Le challenge de l’ « Alphanétisation » est conséquent. Encore un néologisme ! celui-ci traduit le fait qu’une partie importante de la population, les « analphanets » se retrouvent incapables d’une part de s’exprimer et d’apprendre en toute autonomie avec les nouveaux outils et d’autre part de comprendre les enjeux et les implications professionnelles et personnelles des évolutions technologiques et sociologiques.
Aujourd’hui, il apparaît que les institutions de la formation conçues pour la transmission de connaissances statiques en mode passif sont dépassées !

Il nous faut passer désormais à l’apprenance

Il faut passer à une approche centrée sur l’apprenant, active, informelle, évolutive, pratique. De la formation, il faut passer à l’Apprenance. Je résumerai ce concept en le comparant à l’apprentissage. Si l’apprentissage c’est l’acquisition de savoir-faire,l’Apprenance c’est :

• une démarche individuelle : une attitude, un comportement individuel par rapport au savoir qui va favoriser l’acte d’apprendre. Cette attitude est celle de l’anticipation, de l’ouverture, de l’humilité et de la motivation qui va permettre de s’adapter aux évolutions incessantes de notre environnement (technologies, globalisation).
• Une démarche collective : portée par le contexte social, environnemental et culturel qui favorise ou non le fait d’apprendre en continu de manière informelle et expérimentale, individuellement mais aussi et surtout à plusieurs et en communautés.

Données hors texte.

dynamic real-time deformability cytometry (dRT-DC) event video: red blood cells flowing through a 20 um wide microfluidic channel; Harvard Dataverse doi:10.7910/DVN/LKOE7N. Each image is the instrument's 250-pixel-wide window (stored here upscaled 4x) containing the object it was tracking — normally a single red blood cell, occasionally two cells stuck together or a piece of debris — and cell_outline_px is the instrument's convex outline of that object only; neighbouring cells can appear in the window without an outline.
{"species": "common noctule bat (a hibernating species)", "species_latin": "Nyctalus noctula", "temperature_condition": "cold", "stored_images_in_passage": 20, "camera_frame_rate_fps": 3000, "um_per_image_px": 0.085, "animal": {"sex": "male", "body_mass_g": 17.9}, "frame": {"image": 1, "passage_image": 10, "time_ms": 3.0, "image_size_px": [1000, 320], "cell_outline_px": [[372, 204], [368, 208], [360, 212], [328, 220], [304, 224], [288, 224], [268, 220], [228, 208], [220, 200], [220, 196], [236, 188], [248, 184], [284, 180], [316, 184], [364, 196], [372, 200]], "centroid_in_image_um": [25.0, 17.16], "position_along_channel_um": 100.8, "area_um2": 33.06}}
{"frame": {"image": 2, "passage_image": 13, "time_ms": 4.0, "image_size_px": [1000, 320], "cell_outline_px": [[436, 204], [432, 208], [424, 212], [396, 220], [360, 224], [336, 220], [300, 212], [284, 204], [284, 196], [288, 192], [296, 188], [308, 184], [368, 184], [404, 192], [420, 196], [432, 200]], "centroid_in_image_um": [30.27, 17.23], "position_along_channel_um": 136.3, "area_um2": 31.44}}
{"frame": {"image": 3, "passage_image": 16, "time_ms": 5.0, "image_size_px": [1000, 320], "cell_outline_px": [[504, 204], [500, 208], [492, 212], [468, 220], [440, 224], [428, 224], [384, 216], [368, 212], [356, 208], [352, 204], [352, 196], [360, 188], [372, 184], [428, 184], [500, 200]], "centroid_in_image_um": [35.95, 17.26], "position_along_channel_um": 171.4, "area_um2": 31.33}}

Freins et opportunités pour développer l’apprenance

Si l’apprenance est nécessaire pour aujourd’hui et demain, les institutions de la formation, notre héritage culturel d’hier, représentent de plus en un frein dans nos sociétés occidentales, en particulier latines.
Il n’en est pas de même partout dans le monde. Comme avec le téléphone, certains pays émergents sont passés directement au sans fil car ils n’avaient pas les infrastructures filaires. Ces mêmes pays passent à l’apprenance rapidement car ils sont moins gênés par l’inertie de leurs institutions en place et par une culture de la passivité, de la prise en charge et de la déresponsabilisation.

En reprenant la métaphore initiale, il faut, aujourd’hui, le plus vite possible favoriser l’usage des vélos en complément des bus. Il faut être capable d’enfourcher son vélo et de partir sur les chemins de l’apprenance. Encore faut-il entreprendre cette démarche à plusieurs pour disposer d’un phénomène d’entraînement.

A ce titre, les nouvelles facilités technologiques vont accélerer cette transition vers l’apprenance : e-learning, micro-learning, m-learning, social learning, action-learning et bientôt le virtual learning (apprendre en 3D dans les mondes virtuels), en multipliant les modalités, les temps et les contextes où tous nous pouvons apprendre, souvent les uns des autres.

Il faut le reconnaître, nous avons désormais à apprendre l’apprenance.